Los recientes incidentes relacionados con drones en el espacio aéreo de los países bálticos han generado un clima de inquietud y tensión en la región, que se encuentra en una encrucijada entre su firme respaldo a Ucrania y la necesidad de proteger su propia seguridad ante la creciente amenaza rusa. Las alertas aéreas se han vuelto casi diarias en Letonia, Lituania y Estonia, lo que ha alterado la vida cotidiana de sus habitantes, convirtiendo situaciones ordinarias como ir a la escuela o al trabajo en un desafío constante. Esta nueva normalidad ha dejado a muchos ciudadanos preguntándose hasta cuándo podrán soportar esta presión, como lo expresó una trabajadora de una institución en el este de Letonia, quien destacó la resiliencia de su comunidad ante esta adversidad.
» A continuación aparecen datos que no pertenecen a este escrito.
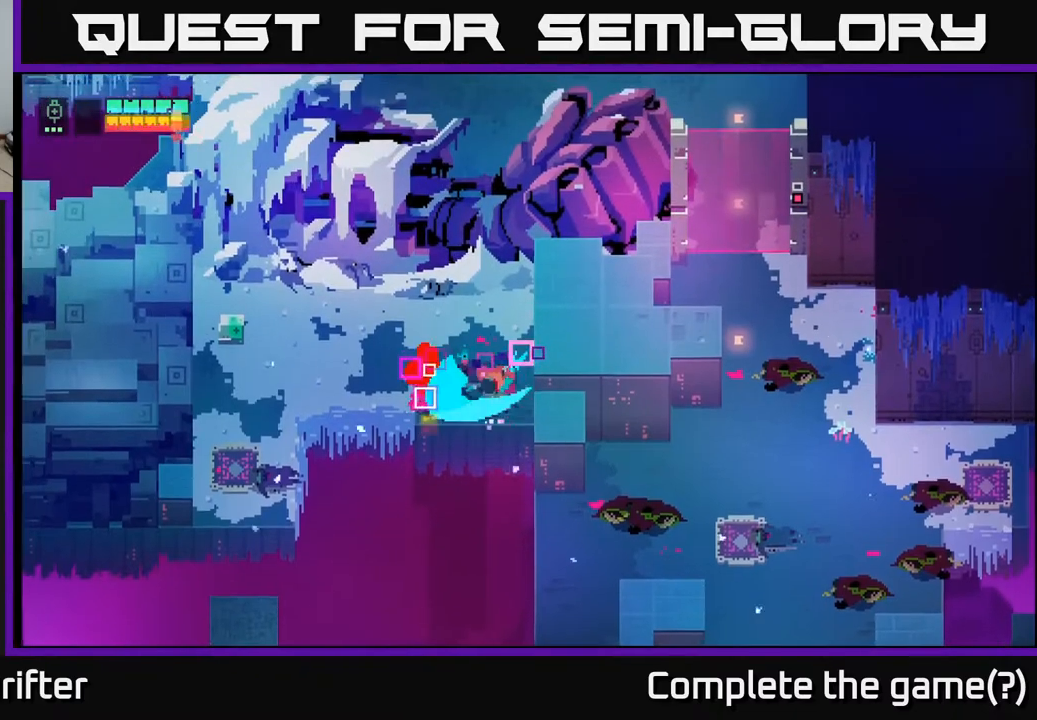
{"buttons": [], "left_stick": "center", "right_stick": "center", "events": [[50, "X", "down"], [200, "X", "up"], [300, "X", "down"], [450, "X", "up"], [483, "left_stick", "center"]]}
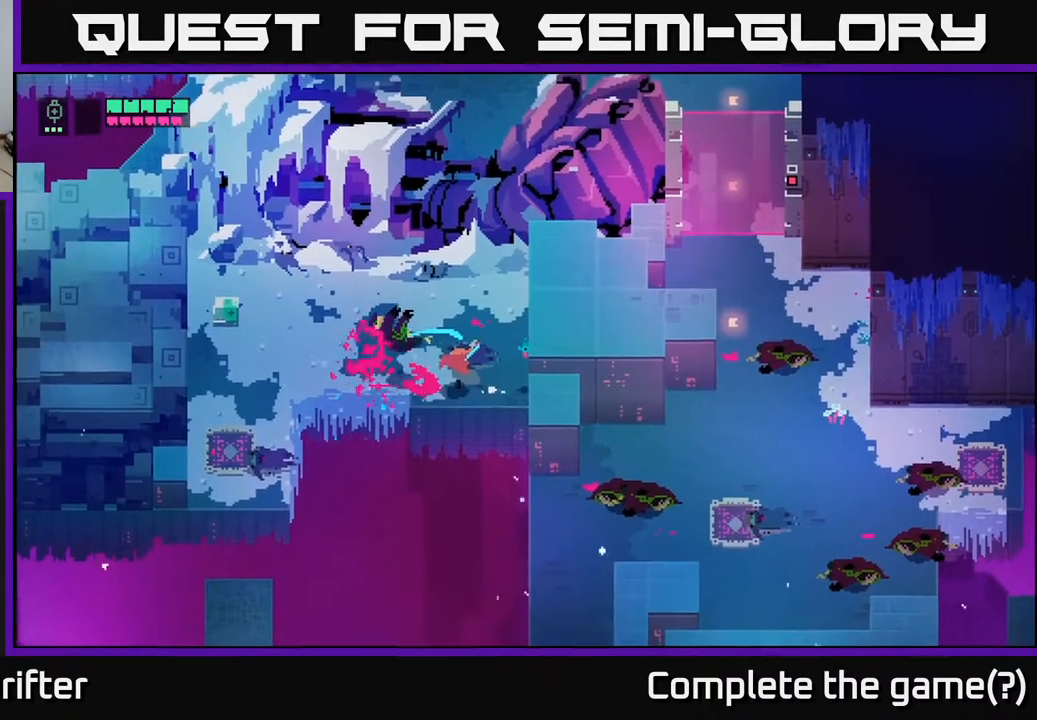
{"buttons": [], "left_stick": "up-left", "right_stick": "center", "events": [[200, "left_stick", "up"], [383, "left_stick", "up-left"]]}
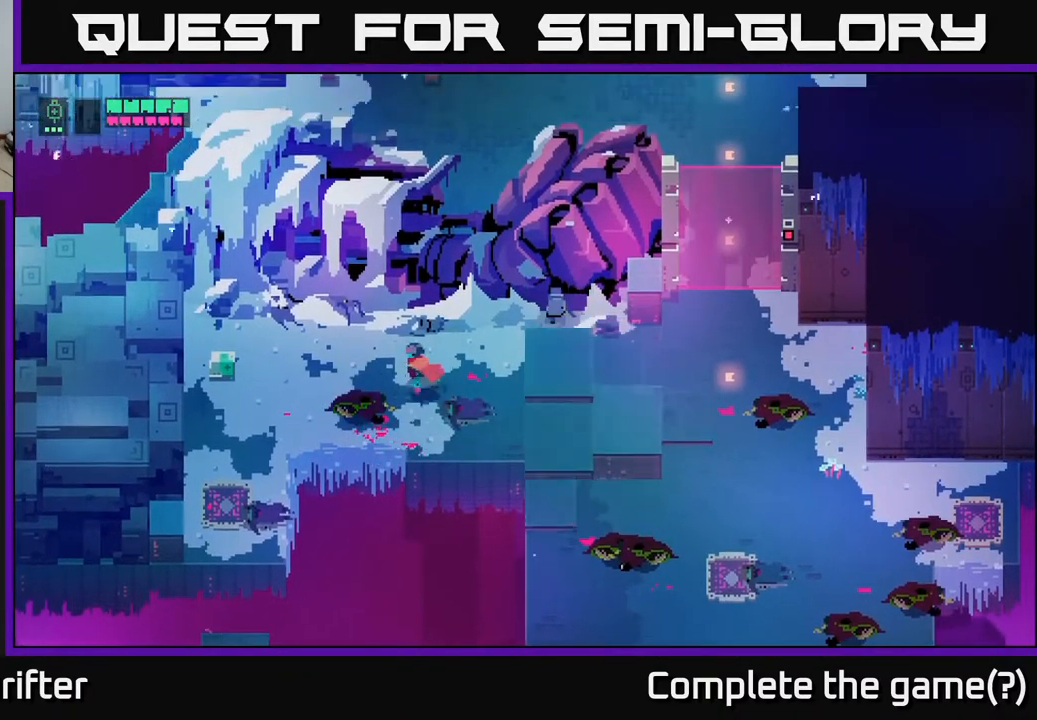
{"buttons": [], "left_stick": "left", "right_stick": "center", "events": [[33, "left_stick", "left"]]}
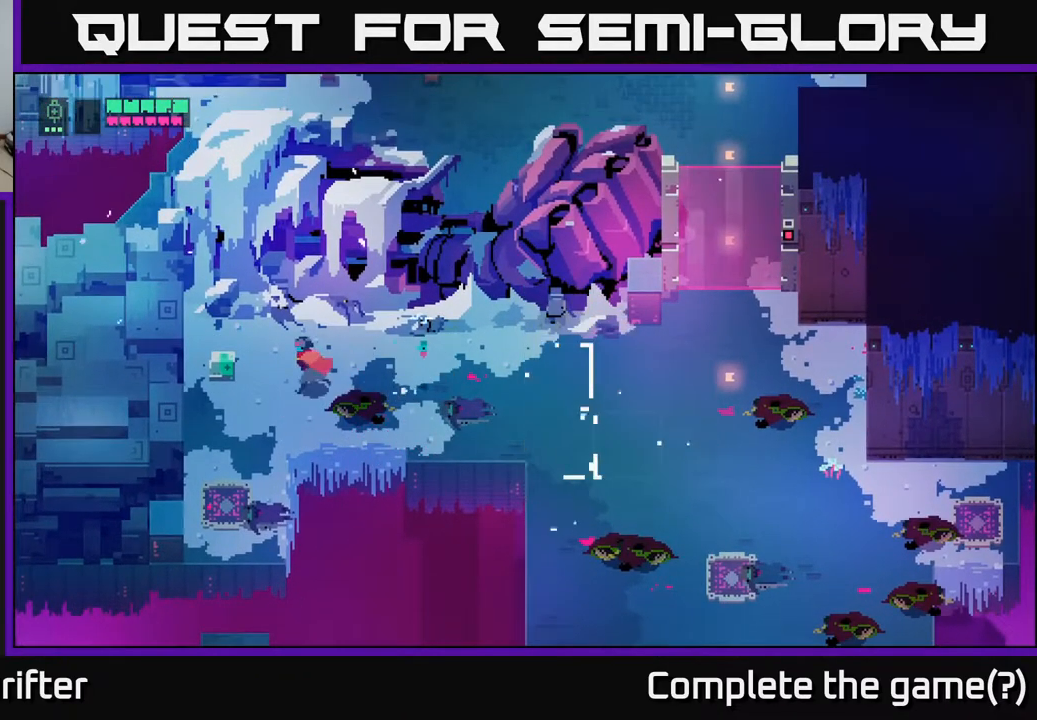
{"buttons": ["Y"], "left_stick": "center", "right_stick": "center", "events": [[233, "Y", "down"], [317, "left_stick", "center"]]}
La situación se tornó más crítica durante una reciente alerta roja en Vilna, la capital lituana, donde el presidente Gitanas Nausėda y la primera ministra Inga Ruginienė fueron evacuados a refugios por precaución. Al mismo tiempo, en el este del país, se tomó la medida de trasladar a los escolares a sótanos para protegerlos de posibles amenazas. Este tipo de reacciones subraya la gravedad de la situación y la necesidad de que las naciones bálticas se preparen para enfrentar lo que consideran una creciente amenaza en su flanco oriental, particularmente por parte de Rusia, que ha intensificado sus actividades militares en la región.
Uno de los incidentes más notables ocurrió a principios de mes en Letonia, donde dos drones ucranianos impactaron un depósito de combustible en Rēzekne. Este evento no solo generó un gran revuelo mediático, sino que también resultó en la destitución del ministro de Defensa, Andris Sprūds, y desató una crisis dentro del Gobierno de coalición, que culminó en la renuncia de la primera ministra Evika Siliņa. Siliņa, quien había sido una ferviente defensora del apoyo a Ucrania, ahora se enfrenta a la presión de sus compatriotas y la comunidad internacional para garantizar la seguridad en un contexto tan volátil.
La situación se complica aún más con la reciente explosión de un artefacto no tripulado de origen desconocido en el lago Dridzis, en el sureste de Letonia, que, aunque no causó heridos, ha elevado las alarmas sobre la seguridad en la región. En respuesta a estos eventos, el ministro de Exteriores de Ucrania, Andrí Sibiga, se comunicó con las autoridades letonas, subrayando que la guerra electrónica rusa había desviado deliberadamente los sistemas de los drones ucranianos hacia el territorio báltico. Esta afirmación pone de relieve la complejidad del conflicto y el papel de la desinformación en el actual panorama político.
La colaboración y el apoyo mutuo entre Ucrania y los Estados bálticos son esenciales, especialmente en este clima de incertidumbre. Sibiga aseguró que Kiev está comprometida a garantizar la máxima seguridad para los países bálticos y Finlandia, que también ha enfrentado incidentes similares en tiempos recientes. En este sentido, ofreció asistencia para reforzar la defensa del espacio aéreo de la región, buscando así mitigar los riesgos que representan las incursiones no autorizadas.
A medida que la situación evoluciona, es evidente que la amenaza de los drones no es un fenómeno aislado. En Estonia, por ejemplo, un dron ucraniano fue derribado por cazas F-16 rumanos, lo que pone de manifiesto la posibilidad de un conflicto más amplio en el área. El portavoz del Ministerio de Exteriores de Ucrania, Serguí Tiji, reiteró las disculpas por estos incidentes, enfatizando que los drones fueron desviados intencionadamente por Rusia con fines propagandísticos. La tensión entre las naciones bálticas y Rusia sigue en aumento, y la comunidad internacional observa con preocupación el desarrollo de estos acontecimientos que podrían desatar una crisis mayor en la región.